__EXERCISE OBJECTIVE__
Needed from the entries below: every line that holds the word "blood".
[DATA EXTRACT Boundary: Start]
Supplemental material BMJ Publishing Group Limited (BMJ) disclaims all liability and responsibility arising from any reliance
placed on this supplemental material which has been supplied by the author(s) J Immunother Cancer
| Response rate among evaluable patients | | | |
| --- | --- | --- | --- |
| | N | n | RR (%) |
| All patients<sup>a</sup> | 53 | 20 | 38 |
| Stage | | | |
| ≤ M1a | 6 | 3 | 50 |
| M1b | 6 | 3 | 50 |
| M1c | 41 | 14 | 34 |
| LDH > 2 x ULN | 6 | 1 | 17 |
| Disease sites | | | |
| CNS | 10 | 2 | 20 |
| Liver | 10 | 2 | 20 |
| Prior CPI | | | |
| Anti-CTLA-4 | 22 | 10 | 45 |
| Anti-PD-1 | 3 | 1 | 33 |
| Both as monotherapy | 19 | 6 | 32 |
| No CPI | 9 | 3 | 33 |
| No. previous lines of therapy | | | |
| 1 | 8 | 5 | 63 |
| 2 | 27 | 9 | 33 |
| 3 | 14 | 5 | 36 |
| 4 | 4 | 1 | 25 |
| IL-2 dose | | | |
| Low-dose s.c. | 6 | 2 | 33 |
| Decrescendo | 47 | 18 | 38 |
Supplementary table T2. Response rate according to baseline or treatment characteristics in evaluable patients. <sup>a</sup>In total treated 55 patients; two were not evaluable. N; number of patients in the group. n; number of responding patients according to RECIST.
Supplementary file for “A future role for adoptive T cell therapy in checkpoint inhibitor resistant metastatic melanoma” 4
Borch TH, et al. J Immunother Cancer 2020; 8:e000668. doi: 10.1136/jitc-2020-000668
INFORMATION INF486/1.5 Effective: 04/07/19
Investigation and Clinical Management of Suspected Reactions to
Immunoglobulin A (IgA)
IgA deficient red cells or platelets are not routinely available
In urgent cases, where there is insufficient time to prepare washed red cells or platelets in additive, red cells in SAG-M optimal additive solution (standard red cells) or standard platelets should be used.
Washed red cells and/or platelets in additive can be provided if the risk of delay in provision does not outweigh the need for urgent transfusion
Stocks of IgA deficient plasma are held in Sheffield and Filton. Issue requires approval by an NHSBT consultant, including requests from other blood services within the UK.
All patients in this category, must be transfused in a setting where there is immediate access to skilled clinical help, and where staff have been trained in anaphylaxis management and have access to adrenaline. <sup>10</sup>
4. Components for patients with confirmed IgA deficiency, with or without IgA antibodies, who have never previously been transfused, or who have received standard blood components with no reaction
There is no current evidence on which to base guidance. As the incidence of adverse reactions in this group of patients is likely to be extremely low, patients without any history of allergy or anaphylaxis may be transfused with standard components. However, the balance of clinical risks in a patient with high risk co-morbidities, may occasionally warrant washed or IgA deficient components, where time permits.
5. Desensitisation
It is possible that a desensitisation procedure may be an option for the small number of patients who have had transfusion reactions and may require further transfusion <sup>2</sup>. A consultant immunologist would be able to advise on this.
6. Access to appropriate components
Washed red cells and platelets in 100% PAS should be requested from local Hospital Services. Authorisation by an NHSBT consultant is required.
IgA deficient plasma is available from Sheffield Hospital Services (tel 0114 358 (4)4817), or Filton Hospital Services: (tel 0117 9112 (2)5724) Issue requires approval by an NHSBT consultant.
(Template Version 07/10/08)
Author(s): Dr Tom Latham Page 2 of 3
[DATA EXTRACT Boundary: End]
__RESPONSE AREA__
Stocks of IgA deficient plasma are held in Sheffield and Filton. Issue requires approval by an NHSBT consultant, including requests from other blood services within the UK.
4. Components for patients with confirmed IgA deficiency, with or without IgA antibodies, who have never previously been transfused, or who have received standard blood components with no reaction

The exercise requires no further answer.